Ready, Set, Read!
Lisa Picha, Lower School Psychologist
April 7-13 is National Library Week 2019. The American Library Association has been sponsoring National Library week since 1958. The goal is to “celebrate the contributions of our nation's libraries and librarians and to promote library use and support.”
Park Tudor has activities this month and throughout the year that highlight the division-level libraries such as Teen Read Week, Scholastic Book Fair and highlighting multicultural books for all grade levels. In celebration of our libraries, I would encourage everyone in our community to take a moment to visit a library and spend some time getting lost in a good book.

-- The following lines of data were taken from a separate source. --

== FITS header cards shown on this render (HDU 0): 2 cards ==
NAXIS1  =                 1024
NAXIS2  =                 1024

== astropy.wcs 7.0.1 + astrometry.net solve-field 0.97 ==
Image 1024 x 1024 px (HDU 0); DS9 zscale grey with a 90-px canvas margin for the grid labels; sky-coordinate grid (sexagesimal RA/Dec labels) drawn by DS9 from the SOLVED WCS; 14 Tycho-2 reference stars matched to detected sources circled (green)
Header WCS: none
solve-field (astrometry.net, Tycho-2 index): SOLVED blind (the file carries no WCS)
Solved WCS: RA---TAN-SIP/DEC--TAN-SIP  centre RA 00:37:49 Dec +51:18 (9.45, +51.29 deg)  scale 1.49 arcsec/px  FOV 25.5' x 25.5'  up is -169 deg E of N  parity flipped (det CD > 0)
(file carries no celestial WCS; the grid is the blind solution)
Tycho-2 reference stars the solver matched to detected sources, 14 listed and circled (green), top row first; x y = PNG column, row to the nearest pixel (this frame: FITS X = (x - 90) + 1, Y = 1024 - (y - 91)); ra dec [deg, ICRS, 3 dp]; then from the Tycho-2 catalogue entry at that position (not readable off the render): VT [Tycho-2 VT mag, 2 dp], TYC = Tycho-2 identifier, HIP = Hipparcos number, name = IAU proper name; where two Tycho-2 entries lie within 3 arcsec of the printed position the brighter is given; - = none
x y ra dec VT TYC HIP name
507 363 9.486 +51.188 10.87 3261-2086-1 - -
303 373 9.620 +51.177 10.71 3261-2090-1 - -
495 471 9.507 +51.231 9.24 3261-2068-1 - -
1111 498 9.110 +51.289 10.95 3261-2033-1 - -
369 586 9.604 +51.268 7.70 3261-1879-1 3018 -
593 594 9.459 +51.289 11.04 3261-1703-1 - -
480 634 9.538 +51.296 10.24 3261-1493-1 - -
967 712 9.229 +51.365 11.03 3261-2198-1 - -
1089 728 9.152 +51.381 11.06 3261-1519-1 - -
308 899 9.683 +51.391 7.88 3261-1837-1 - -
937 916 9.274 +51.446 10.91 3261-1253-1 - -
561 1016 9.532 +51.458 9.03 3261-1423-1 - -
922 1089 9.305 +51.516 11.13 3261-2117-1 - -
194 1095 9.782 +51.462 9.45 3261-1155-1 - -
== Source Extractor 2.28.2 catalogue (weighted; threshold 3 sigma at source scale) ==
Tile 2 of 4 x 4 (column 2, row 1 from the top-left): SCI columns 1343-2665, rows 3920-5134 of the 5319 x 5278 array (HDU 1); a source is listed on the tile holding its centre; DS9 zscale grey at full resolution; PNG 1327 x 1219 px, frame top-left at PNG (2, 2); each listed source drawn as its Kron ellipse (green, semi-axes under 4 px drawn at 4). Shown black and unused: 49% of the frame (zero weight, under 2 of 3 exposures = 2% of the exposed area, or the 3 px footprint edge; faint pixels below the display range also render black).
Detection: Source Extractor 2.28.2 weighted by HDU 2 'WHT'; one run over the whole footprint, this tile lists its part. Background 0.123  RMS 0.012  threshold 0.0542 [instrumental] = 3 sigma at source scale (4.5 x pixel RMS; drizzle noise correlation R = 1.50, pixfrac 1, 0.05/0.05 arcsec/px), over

As I reflect on reading and time spent over the spring break enjoying time to read, I was reminded of something educators frequently say, and I have recommended too many times to count over the years to parents when asked how they can support their child’s reading - to read to and/or with them at home. It is typically recommended to read to or with your children for 20 minutes a day, and parents are encouraged to start this at a very young age, at least by SK. Here’s why: it’s generally well established statistically that reading 20 minutes daily exposes a student to 1.8 million words per year. This correlates with much higher achievement, and a student will have read 60 days by 6th grade when following this recommendation. Reading five minutes daily translates to 282,000 words per year and about 12 days by 6th grade. Students who read one minute each day are only exposed to 8,000 words a year and “would require one year to read what the best readers read in two days,” says Sally Shaywitz, M.D. Dr. Shaywitz goes on to say that “Books offer almost three times as many interesting or complicated words – words outside the general vocabulary of a sixth grader – compared to even the most educated speakers. Books for adult readers have about fifty rare words for every one thousand words; the spoken language of a college graduate has only about seventeen rare words per one thousand spoken words. Children’s books, too, have 50 percent more rare words in them than does the conversation of college graduates. And so, simply relying on even the most sophisticated conversations to increase vocabulary falls short of what can be gained through reading.”
Schools by their very nature are places that teach, model, and help students develop a love for reading and learning. Generally educators would agree that it’s important that there is a balance between reading for skill and reading for pleasure. For many students reading at school can be both, but for a reader who struggles or has not found a love of reading they may become increasingly disengaged from reading activities. This has recently been a topic of discussion by Pernille Ripp in her book Passionate Readers: The Art of Reaching and Engaging Every Child. One point that especially hit home for me underscores the importance that adults play in helping students “find a book that speaks to them.” As we continue the work of teaching reading, let’s all support our student community by helping each of our students to find a book that doesn’t end with an activity they have to do but speaks to something that they are riveted by, want to know more about, makes them wonder, happy and joyful as we celebrate literature and literacy beyond a week in April.